Trinity Hall, Cambridge
Trinity Hall (formally The College or Hall of the Holy Trinity in the University of Cambridge) is a constituent college of the University of Cambridge.[4]
Not to be confused with Trinity College, Cambridge.
Founded in 1350, it is the fifth-oldest surviving college of the university, having been established by William Bateman, Bishop of Norwich, to train clergymen in canon law after the Black Death.
Trinity Hall has two sister colleges at the University of Oxford: All Souls and University College.

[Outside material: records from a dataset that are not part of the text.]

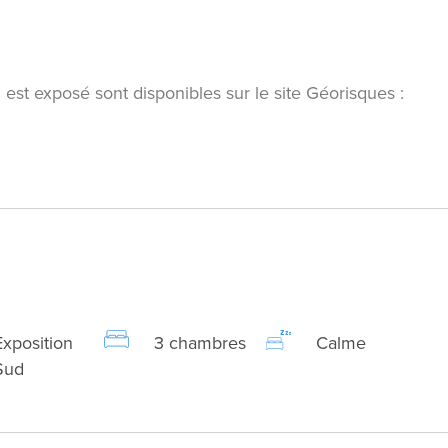
 est exposé sont disponibles sur le site Géorisques :
Exposition
3 chambres
Calme
Sud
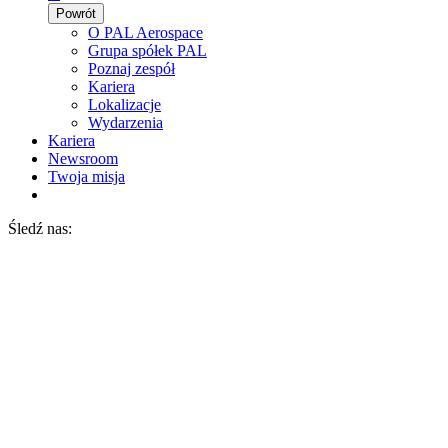
Powrót
O PAL Aerospace
Grupa spółek PAL
Poznaj zespół
Kariera
Lokalizacje
Wydarzenia
Kariera
Newsroom
Twoja misja
Śledź nas:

Notable alumni include theoretical physicists Stephen Hawking and Nobel Prize winner David Thouless, Australian Prime Minister Stanley Bruce, Pakistani Prime Minister Khawaja Nazimuddin, Canadian Governor General David Johnston, philosophers Marshall McLuhan and Galen Strawson, Conservative cabinet minister Geoffrey Howe, Charles Howard, 1st Earl of Nottingham, writer J. B. Priestley, and Academy Award-winning actress Rachel Weisz.
Student life[edit]
Combination Rooms[edit]
Trinity Hall has active Junior, Middle and Senior Combination Rooms for undergraduate, postgraduate and senior members of the college community respectively. The Middle Combination Room is located in Front Court, while the Junior Combination Room is adjacent to the college bar in North Court. Both the MCR and JCR have highly active committees and organize popular socials for their members across the term.